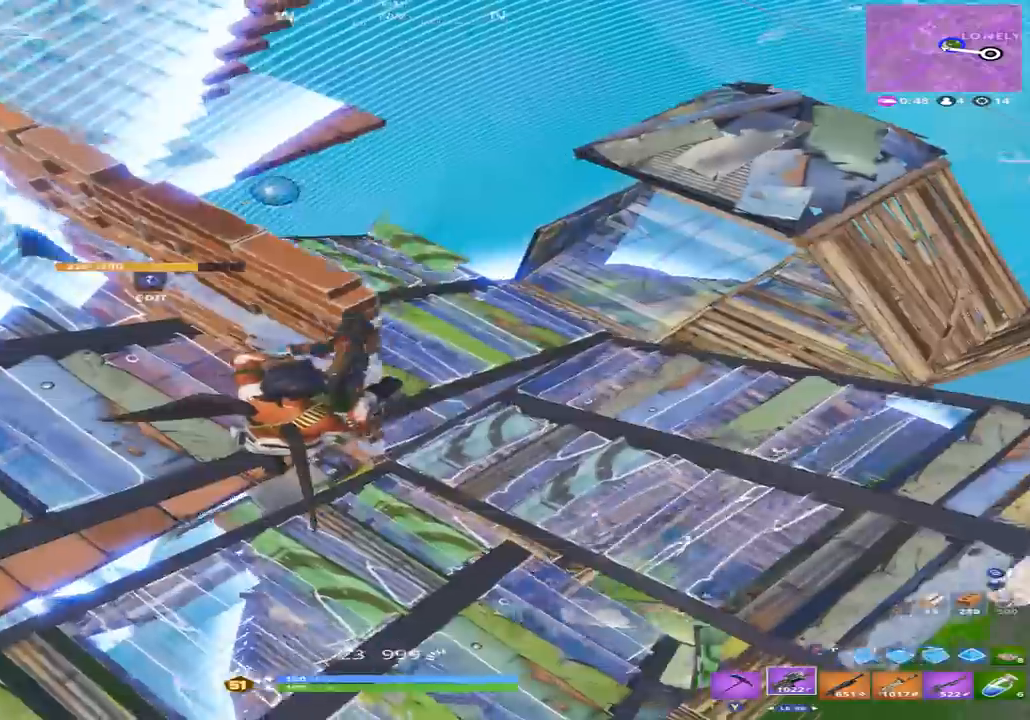
{"buttons": [], "left_stick": "right", "right_stick": "left", "events": [[33, "right_stick", "center"], [200, "left_stick", "right"], [300, "right_stick", "left"]]}
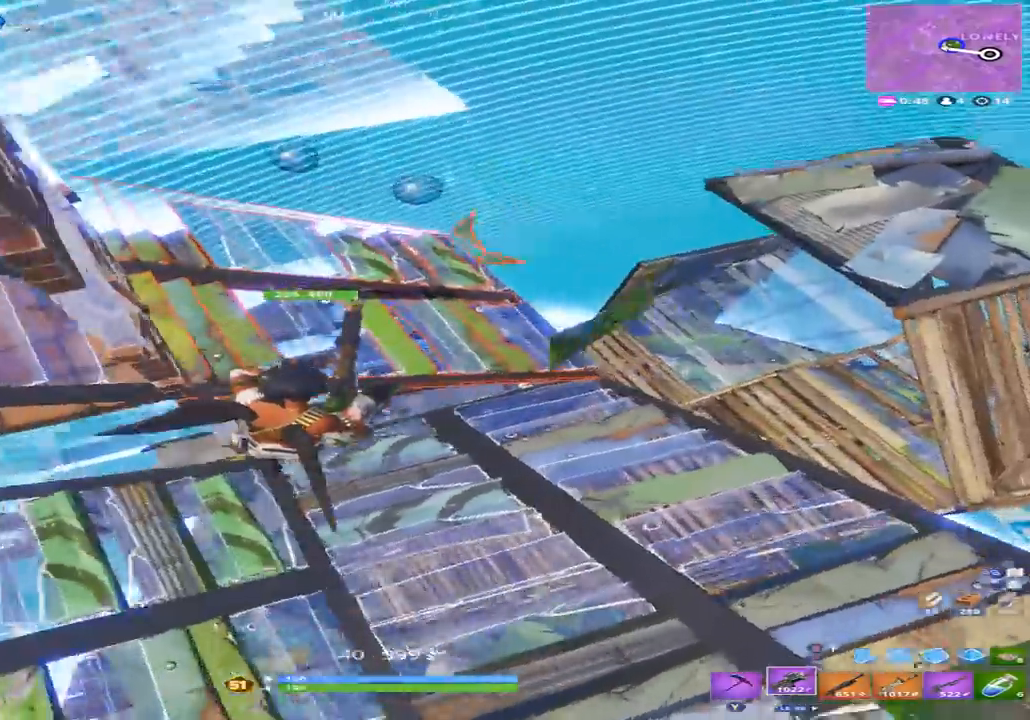
{"buttons": ["R1"], "left_stick": "right", "right_stick": "center", "events": [[33, "right_stick", "up-left"], [200, "right_stick", "left"], [400, "right_stick", "up-left"], [433, "R1", "down"], [500, "right_stick", "center"]]}
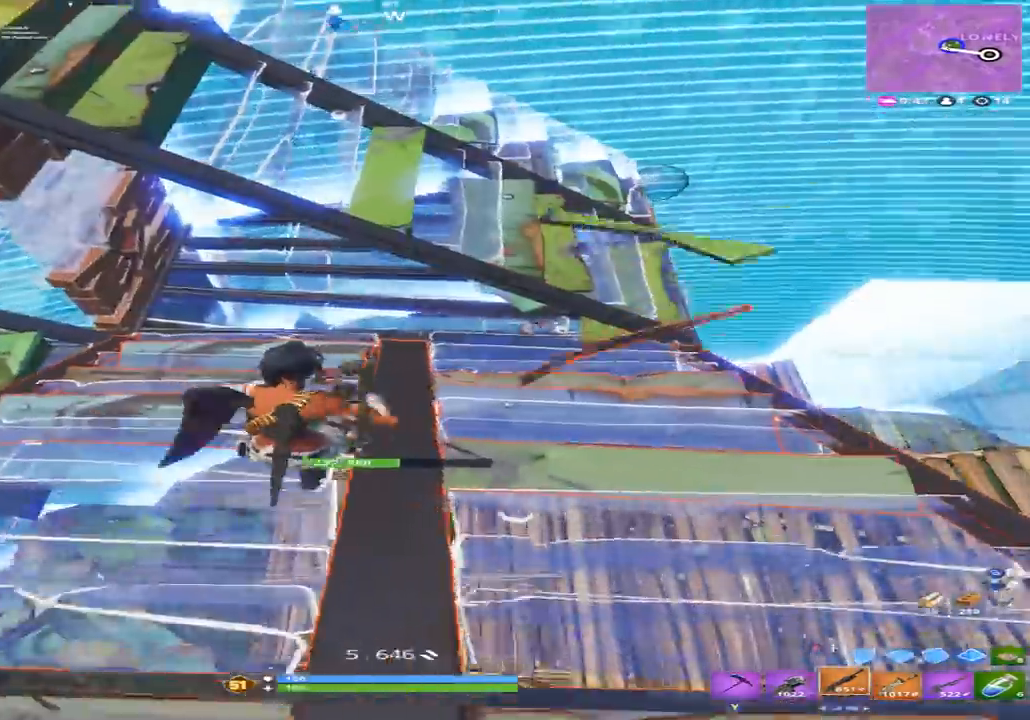
{"buttons": [], "left_stick": "right", "right_stick": "down-right", "events": [[33, "R1", "up"], [300, "right_stick", "right"], [433, "right_stick", "down-right"]]}
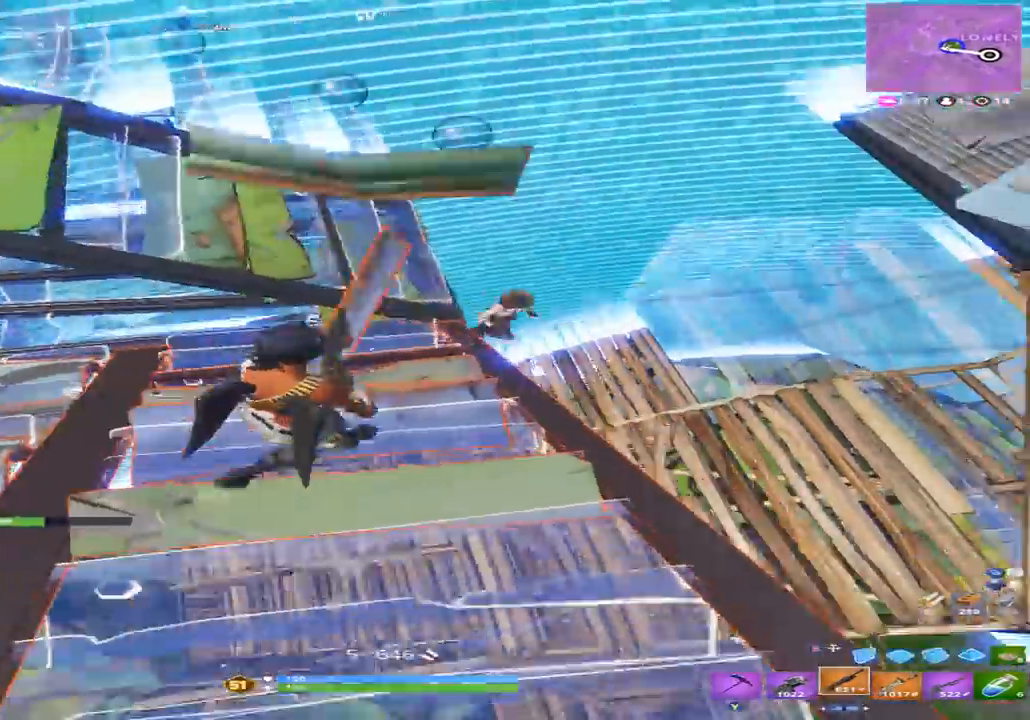
{"buttons": ["L2", "R2"], "left_stick": "right", "right_stick": "up-right", "events": [[167, "right_stick", "up-right"], [233, "L2", "down"], [367, "right_stick", "up"], [467, "right_stick", "up-right"], [500, "R2", "down"]]}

* Work instructions: Across the whole listing above, repeat each line exactly and leave out the images.

* Problem solution:
{"buttons": [], "left_stick": "right", "right_stick": "left", "events": [[33, "right_stick", "center"], [200, "left_stick", "right"], [300, "right_stick", "left"]]}
{"buttons": ["R1"], "left_stick": "right", "right_stick": "center", "events": [[33, "right_stick", "up-left"], [200, "right_stick", "left"], [400, "right_stick", "up-left"], [433, "R1", "down"], [500, "right_stick", "center"]]}
{"buttons": [], "left_stick": "right", "right_stick": "down-right", "events": [[33, "R1", "up"], [300, "right_stick", "right"], [433, "right_stick", "down-right"]]}
{"buttons": ["L2", "R2"], "left_stick": "right", "right_stick": "up-right", "events": [[167, "right_stick", "up-right"], [233, "L2", "down"], [367, "right_stick", "up"], [467, "right_stick", "up-right"], [500, "R2", "down"]]}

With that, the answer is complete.